All statistical analyses were performed using GraphPad Prism software (Version 8.0) (Graphpad Software Inc.). Normality tests were performed using Shapiro-Wilk, and nonnormally distributed data (P < 0.05) were analyzed using a nonparametric two-tailed Wilcoxon matched pairs signed rank test when comparing two groups or a Friedman test with Dunn’s multiple comparison posttest when assessing more than two groups. Statistical analysis of normally distributed data was carried out using a standard t test, or two-way ANOVA with Dunett’s multiple comparisons test.
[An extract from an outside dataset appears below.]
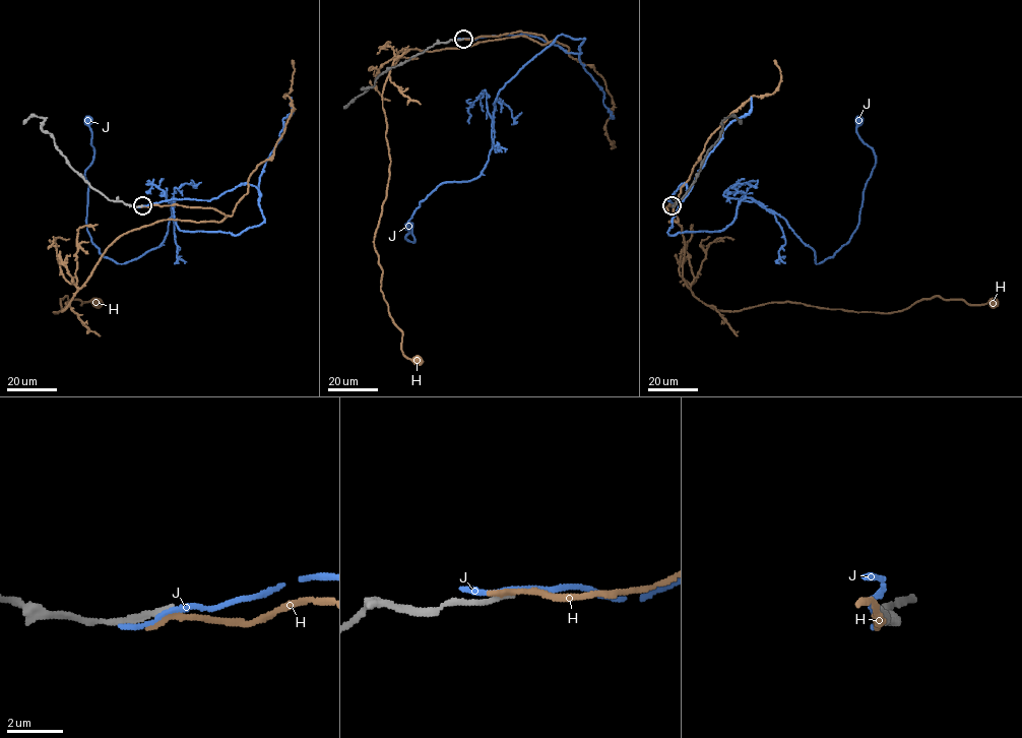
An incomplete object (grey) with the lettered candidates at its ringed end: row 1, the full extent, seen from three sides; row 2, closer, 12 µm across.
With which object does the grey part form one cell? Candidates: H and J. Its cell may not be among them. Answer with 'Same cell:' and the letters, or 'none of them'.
Same cell: none of them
Parametrically and non-parametrically-distributed continuous variables are summarized with mean ± standard deviation (SD) or median and range, respectively. All p values were two-tailed and p values ≤ 0.05 were considered statistically significant.

One Sentence Summary:

An engineered commensal bacteria with a surface-expressed vaccine target provoked antigen-specific antibodies during pharyngeal carriage in humans.

Data Availability

All data associated with this study are present in the paper or the Supplementary Materials. Materials are available upon request from the corresponding author.